Satelit Republik Indonesia pertama, SATRIA-1, telah berhasil diluncurkan pada 19 Juni 2023 dan saat ini berada di orbit 146 Bujur Timur (BT). Dengan kapasitas 150 Gbps, SATRIA-1 bertujuan untuk menyediakan layanan internet di 50.000 titik fasilitas publik seperti sekolah, rumah sakit, dan kantor pos, untuk meningkatkan aksesibilitas internet di wilayah terdepan, tertinggal, dan terluar (3T). Peluncuran SATRIA-1 menjanjikan dampak besar bagi perekonomian digital di Indonesia.
Salah satu tantangan besar yang dihadapi Indonesia adalah tingkat penetrasi internet yang belum merata. Data Badan Aksesibilitas Telekomunikasi dan Informasi (BAKTI) Kominfo menunjukkan bahwa pada tahun 2023, penetrasi internet di Indonesia baru mencapai 78,19 persen, dengan mayoritas terjadi di wilayah perkotaan. Wilayah pedesaan masih mengalami keterbatasan akses internet dengan tingkat penetrasi 79,79 persen. Dalam konteks ini, SATRIA-1 memiliki peran penting untuk membantu menuntaskan kebutuhan sinyal 4G di 9.113 desa 3T.
Project Manager SATRIA-1, Nia Asmady dari PT Pasifik Satelit Nusantara, menjelaskan bahwa proses pembuatan dan peluncuran SATRIA-1 memakan waktu lama dan memerlukan inovasi teknologi satelit terkini. Namun, ketekunan dalam membangun satelit ini akan memberikan dampak luar biasa bagi masyarakat Indonesia. Ketika jutaan orang terkoneksi secara teknologi, mereka juga akan terkoneksi secara sosial, politik, dan ekonomi, membuka peluang baru dalam perekonomian digital.
Namun, Prof. Henri Subiakto, Guru Besar Universitas Airlangga, menekankan bahwa SATRIA-1 bukanlah milik Kominfo atau BAKTI, melainkan milik Republik Indonesia. Oleh karena itu, kolaborasi dan koordinasi antara seluruh kementerian dan lembaga pemerintah sangat penting untuk memanfaatkan satelit ini sesuai dengan program transformasi digital yang sedang berlangsung.

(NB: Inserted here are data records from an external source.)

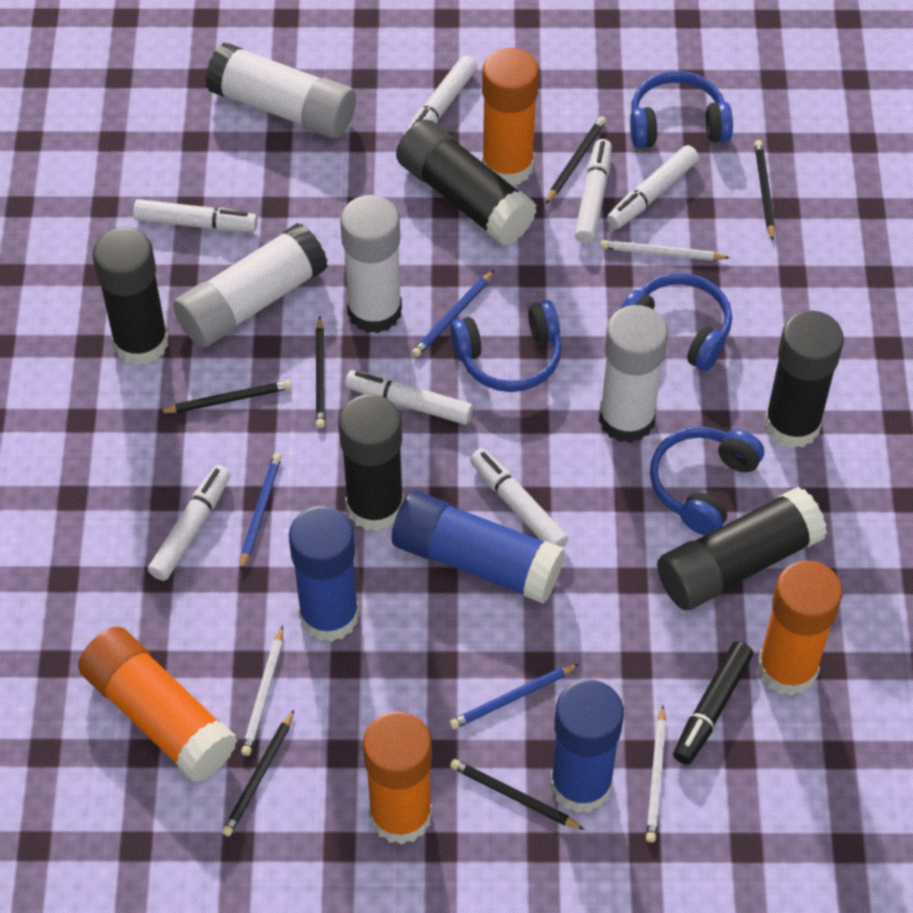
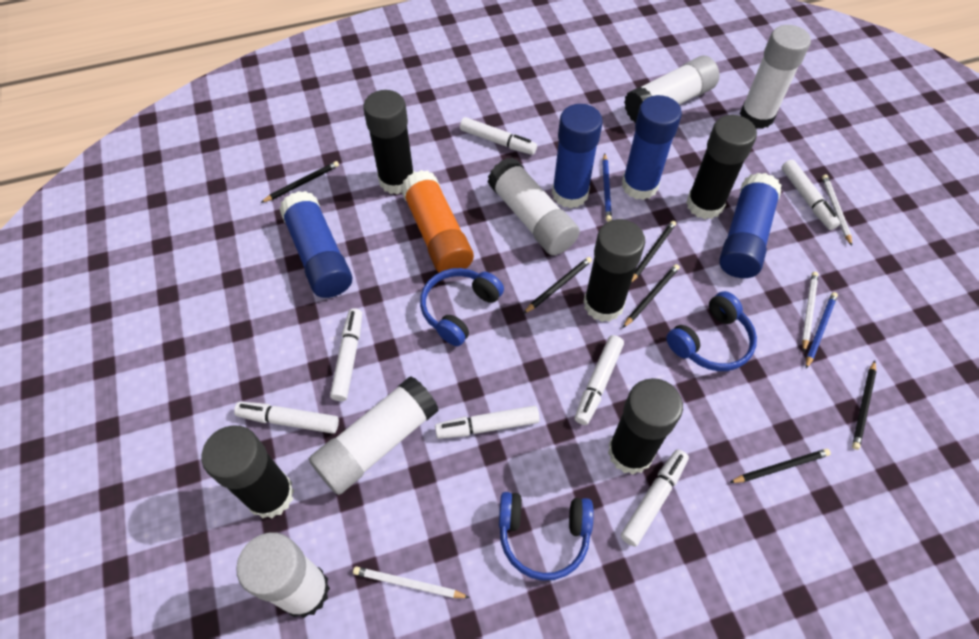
black marker: 1 -> 0
blue glue stick: 3 -> 4
blue headphones: 4 -> 3
blue pencil: 3 -> 2
orange glue stick: 4 -> 1
white glue stick: 4 -> 5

Dalam upayanya untuk mencapai inklusi digital secara merata di wilayah 3T, SATRIA-1 akan menyediakan akses internet gratis bagi sekolah, rumah sakit, kantor pemerintah, dan fasilitas publik lainnya di wilayah tersebut. Ini akan memberikan kesempatan bagi masyarakat di wilayah 3T untuk mendapatkan akses terhadap informasi, pendidikan, kesehatan, dan pelayanan publik secara online. Selain itu, satelit SATRIA-1 akan mendukung sektor-sektor strategis di wilayah 3T seperti pertanian, perikanan, pariwisata, pertambangan, dan energi dengan memberikan konektivitas yang andal dan berkualitas.
Sri Sanggrama Aradea, Kepala Divisi Infrastruktur Satelit BAKTI Kominfo, mengungkapkan bahwa BAKTI telah menyiapkan Hot Backup Satellite (HBS) sebagai infrastruktur cadangan SATRIA-1, yang akan beroperasi pada kuartal keempat tahun 2023 dengan kapasitas 80 Gbps melalui 7 stasiun bumi. Selain itu, ada rencana untuk membangun twin satellite bernama SATRIA 2A dan 2B pada tahun 2024-2026, yang diharapkan akan meningkatkan total kapasitas menjadi 300 Gbps untuk layanan internet yang lebih andal dan cepat.
Kolaborasi di antara berbagai pihak menjadi kunci untuk mensukseskan peran SATRIA-1 dalam memacu ekonomi digital di Indonesia. PT Pasifik Satelit Nusantara telah membuka kolaborasi dengan pemerintah, vendor, dan mitra layanan untuk memperkuat sinergi dalam memanfaatkan satelit ini. Hal ini juga mendapatkan dukungan dari para ahli dan akademisi seperti Prof. Henri Subiakto yang memperkuat urgensi kolaborasi ini.
Melalui inklusi digital dan kolaborasi yang kokoh, SATRIA-1 berperan sebagai pendorong utama perekonomian digital di wilayah 3T Indonesia. Dengan meningkatkan akses internet dan konektivitas berkualitas, satelit ini akan membuka berbagai peluang baru bagi masyarakat dan sektor-sektor strategis di wilayah tersebut. Dengan visi Indonesia sebagai negara maju dan sejahtera di era digital, SATRIA-1 turut berkontribusi dalam mewujudkannya.